Preferably, the actual category obtained in the step S4 is CE _x X=1, 2,..u, u is the total number of actual categories.

Preferably, the xth actual class CE in the step S5 _x The number of appeal events contained in the system isSatisfy->Is the actual class CE of (2) _x Is a Miao ethnic category, wherein α and β are calculated by the formula

α＝max(2,Ceil(N×0.5％))，β＝max(10,Ceil(N×5％))

Where the Ceil () function represents an up integer.

A computer-readable storage medium storing a computer program that causes a computer to execute the large model digest vector-based head event detection method of any one of the above.

An electronic device, comprising: the system comprises a memory, a processor and a computer program stored on the memory and capable of running on the processor, wherein the processor is used for realizing the method for detecting the event based on the large model abstract vector when executing the computer program.

The beneficial effects of the invention are as follows:

(1) And generating a summary of the predefined category space by using the generation capability of the large model, and further generating a summary vector. And calculating the similarity between each (civil) appeal event semantic vector and all abstract vectors, and logically judging the actual category to which the (civil) appeal event belongs or forming a new actual category for the similarity value.
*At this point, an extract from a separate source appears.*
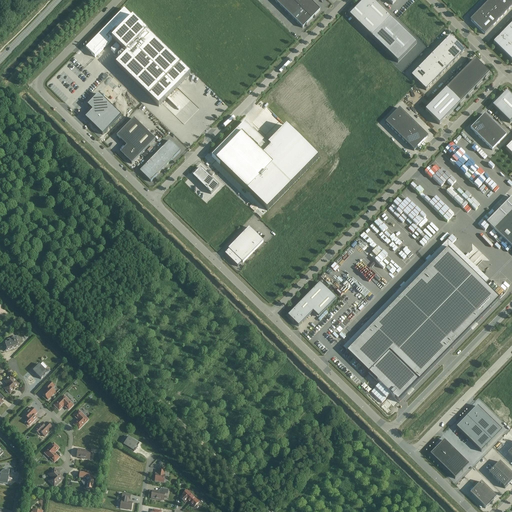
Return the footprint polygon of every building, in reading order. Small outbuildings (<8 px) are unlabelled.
[(285,11),(294,2),(291,0),(287,0),(281,7),(285,11)] [(303,11),(312,2),(309,0),(306,0),(300,7),(301,9),(303,11)] [(366,13),(357,23),(398,63),(417,43),(372,0),(364,0),(359,6),(366,13)] [(449,0),(458,8),(466,0),(469,0),(472,2),(473,0),(449,0)] [(496,0),(489,0),(489,1),(496,8),(500,4),(496,0)] [(500,4),(508,11),(511,8),(504,0),(500,4)] [(485,5),(493,12),(496,8),(489,1),(485,5)] [(298,5),(296,3),(294,2),(285,11),(289,14),(298,5)] [(305,13),(307,15),(316,6),(312,2),(303,11),(305,13)] [(496,8),(503,15),(508,11),(500,4),(496,8)] [(293,18),(301,9),(300,7),(298,5),(289,14),(293,18)] [(482,8),(489,15),(493,12),(485,5),(482,8)] [(307,15),(311,19),(320,10),(316,6),(307,15)] [(478,12),(486,19),(489,15),(482,8),(478,12)] [(493,12),(500,19),(503,15),(496,8),(493,12)] [(293,18),(297,22),(305,13),(303,11),(301,9),(293,18)] [(190,74),(124,10),(86,48),(95,57),(112,40),(126,54),(116,65),(159,107),(190,74)] [(470,20),(477,27),(486,19),(478,12),(470,20)] [(496,22),(500,19),(493,12),(489,15),(496,22)] [(302,28),(311,19),(307,15),(305,13),(297,22),(302,28)] [(486,19),(493,26),(496,22),(489,15),(486,19)] [(486,19),(477,27),(484,34),(493,26),(486,19)] [(511,23),(499,37),(493,43),(511,61),(511,23)] [(446,40),(453,47),(458,43),(450,36),(446,40)] [(443,44),(450,51),(453,47),(446,40),(443,44)] [(453,47),(461,55),(465,50),(458,43),(453,47)] [(439,47),(446,55),(450,51),(443,44),(439,47)] [(111,50),(114,54),(119,49),(116,45),(111,50)] [(436,51),(443,58),(446,55),(439,47),(436,51)] [(450,51),(446,55),(454,62),(461,55),(453,47),(450,51)] [(432,55),(439,62),(443,58),(436,51),(432,55)] [(429,58),(436,65),(439,62),(432,55),(429,58)] [(446,55),(443,58),(450,65),(454,62),(446,55)] [(425,62),(432,69),(436,65),(429,58),(425,62)] [(443,58),(439,62),(447,69),(450,65),(443,58)] [(489,74),(475,60),(425,111),(439,125),(489,74)] [(422,65),(429,72),(432,69),(425,62),(422,65)] [(447,69),(439,62),(436,65),(443,72),(447,69)] [(418,69),(425,76),(429,72),(422,65),(418,69)] [(436,65),(432,69),(440,76),(443,72),(436,65)] [(415,72),(420,77),(422,80),(425,76),(418,69),(415,72)] [(440,76),(432,69),(429,72),(436,80),(440,76)] [(411,76),(418,83),(422,80),(420,77),(415,72),(411,76)] [(429,72),(425,76),(433,83),(436,80),(429,72)] [(433,83),(425,76),(422,80),(418,83),(426,90),(433,83)] [(511,120),(511,96),(507,92),(505,94),(504,94),(492,106),(510,123),(511,120)] [(92,111),(85,118),(103,135),(121,116),(99,94),(87,106),(92,111)] [(399,108),(392,116),(397,121),(404,113),(399,108)] [(401,124),(408,117),(404,113),(397,121),(401,124)] [(484,114),(477,122),(485,129),(492,122),(484,114)] [(392,116),(385,123),(390,128),(397,121),(392,116)] [(408,117),(401,124),(404,127),(411,120),(408,117)] [(134,119),(117,136),(127,146),(120,153),(132,164),(155,140),(134,119)] [(415,124),(411,120),(404,127),(408,131),(415,124)] [(401,124),(397,121),(390,128),(394,131),(401,124)] [(477,136),(485,129),(477,122),(470,129),(477,136)] [(492,122),(485,129),(488,132),(490,134),(497,127),(492,122)] [(212,156),(212,157),(216,161),(220,165),(247,191),(267,211),(319,158),(286,126),(268,145),(245,123),(244,123),(245,124),(238,131),(241,134),(216,160),(212,156)] [(397,135),(404,127),(401,124),(394,131),(397,135)] [(408,131),(412,135),(419,128),(415,124),(408,131)] [(408,131),(404,127),(397,135),(401,138),(408,131)] [(497,127),(490,134),(492,136),(495,139),(502,132),(497,127)] [(428,136),(419,128),(412,135),(421,144),(428,136)] [(481,140),(488,132),(485,129),(477,136),(481,140)] [(412,135),(408,131),(401,138),(405,142),(412,135)] [(485,143),(492,136),(490,134),(488,132),(481,140),(485,143)] [(506,136),(502,132),(495,139),(499,143),(506,136)] [(405,142),(414,151),(421,144),(412,135),(405,142)] [(488,147),(495,139),(492,136),(485,143),(488,147)] [(492,150),(499,143),(495,139),(488,147),(492,150)] [(167,151),(173,145),(170,141),(163,148),(167,151)] [(167,151),(168,153),(170,155),(177,148),(173,145),(167,151)] [(163,148),(160,151),(165,156),(168,153),(167,151),(163,148)] [(170,155),(174,158),(180,152),(177,148),(170,155)] [(160,151),(156,155),(162,160),(164,157),(165,156),(160,151)] [(168,153),(165,156),(164,157),(170,162),(174,158),(170,155),(168,153)] [(162,160),(156,155),(153,158),(158,163),(160,162),(162,160)] [(164,157),(162,160),(160,162),(165,167),(170,162),(164,157)] [(153,158),(150,161),(155,167),(156,166),(158,163),(153,158)] [(150,161),(146,165),(152,170),(155,167),(150,161)] [(160,162),(158,163),(156,166),(161,171),(165,167),(160,162)] [(146,165),(140,171),(145,177),(152,170),(146,165)] [(156,166),(155,167),(152,170),(157,175),(161,171),(156,166)] [(200,168),(193,176),(211,194),(219,186),(200,168)] [(157,175),(152,170),(145,177),(150,182),(157,175)] [(232,198),(200,230),(215,244),(246,212),(232,198)] [(511,211),(494,230),(511,248),(511,211)] [(225,254),(238,267),(242,262),(242,263),(263,242),(249,228),(228,249),(229,250),(225,254)] [(399,403),(499,299),(485,285),(448,249),(347,352),(369,374),(399,403)] [(320,283),(294,310),(293,310),(288,316),(298,326),(301,323),(302,324),(302,323),(313,312),(319,317),(336,299),(320,283)] [(16,337),(7,340),(8,342),(3,343),(6,351),(20,346),(16,337)] [(45,376),(37,368),(31,374),(39,382),(45,376)] [(8,385),(4,389),(6,390),(5,391),(8,394),(9,393),(10,394),(13,391),(16,388),(19,385),(10,376),(5,382),(8,385)] [(511,380),(507,376),(502,382),(504,384),(507,381),(511,386),(511,396),(509,400),(511,402),(511,380)] [(50,382),(49,382),(45,387),(48,389),(43,394),(48,400),(55,393),(52,389),(54,386),(50,382)] [(491,393),(486,399),(511,423),(511,422),(511,402),(509,400),(501,408),(490,398),(493,395),(491,393)] [(64,396),(55,406),(59,410),(64,405),(68,410),(73,405),(64,396)] [(477,406),(467,417),(492,442),(502,431),(477,406)] [(30,425),(36,419),(37,418),(34,416),(37,413),(31,408),(29,410),(29,409),(28,409),(26,411),(26,412),(27,413),(24,415),(27,417),(26,418),(26,419),(27,420),(26,422),(30,425)] [(79,411),(74,416),(79,420),(74,425),(79,429),(88,420),(79,411)] [(467,417),(456,428),(481,452),(492,442),(467,417)] [(44,426),(42,423),(35,430),(39,435),(41,433),(45,437),(53,429),(47,423),(44,426)] [(139,444),(135,441),(133,439),(132,440),(128,437),(123,445),(133,452),(135,449),(136,450),(138,447),(137,447),(139,444)] [(444,441),(430,455),(455,479),(469,465),(444,441)] [(54,453),(59,449),(54,444),(45,453),(54,462),(59,458),(54,453)] [(78,449),(77,457),(81,458),(81,459),(84,460),(85,459),(89,459),(91,452),(78,449)] [(511,474),(499,462),(494,468),(510,483),(511,481),(511,474)] [(505,489),(510,483),(494,468),(489,473),(505,489)] [(52,484),(54,487),(63,479),(54,469),(49,474),(52,478),(49,481),(52,484)] [(9,474),(5,470),(2,470),(0,473),(0,482),(7,484),(9,474)] [(155,482),(163,483),(165,475),(164,475),(165,472),(158,471),(158,474),(156,474),(155,482)] [(80,472),(79,478),(84,479),(87,483),(86,488),(92,489),(94,480),(89,474),(84,473),(80,472)] [(497,496),(482,481),(476,487),(492,502),(497,496)] [(492,502),(476,487),(470,493),(486,508),(492,502)] [(152,491),(151,498),(164,500),(165,494),(167,494),(168,494),(168,490),(162,489),(161,493),(152,491)] [(187,491),(180,498),(185,503),(187,501),(194,507),(199,502),(187,491)] [(120,508),(131,510),(132,503),(129,502),(129,500),(130,500),(131,496),(123,494),(122,499),(122,501),(120,508)]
The method solves the problem that the number of clustering spaces (namely clustering categories) is unknown in advance.

The abstract generated by the large model, and the generated abstract vector have stronger generalization capability than the semantics of the original event.

(2) The semantic vector (i.e., the original vector) of the civil appeal event and the dimension-reduced vector after dimension reduction splice the statistical eigenvectors (i.e., eigenvectors) of the original vector to form a new semantic vector (i.e., a spliced vector).

The spliced vector has stronger generalization capability than the original vector, and is helpful to form a predefined category space with strong generalization capability when calculating semantic similarity.

(3) And selecting a spliced vector of the civil appeal event, and calculating a similarity value with spliced vectors of other civil appeal events. A threshold determination is made of the similarity value to determine whether it should be grouped into a category. In the rest of the civil appeal events, the same measures are taken.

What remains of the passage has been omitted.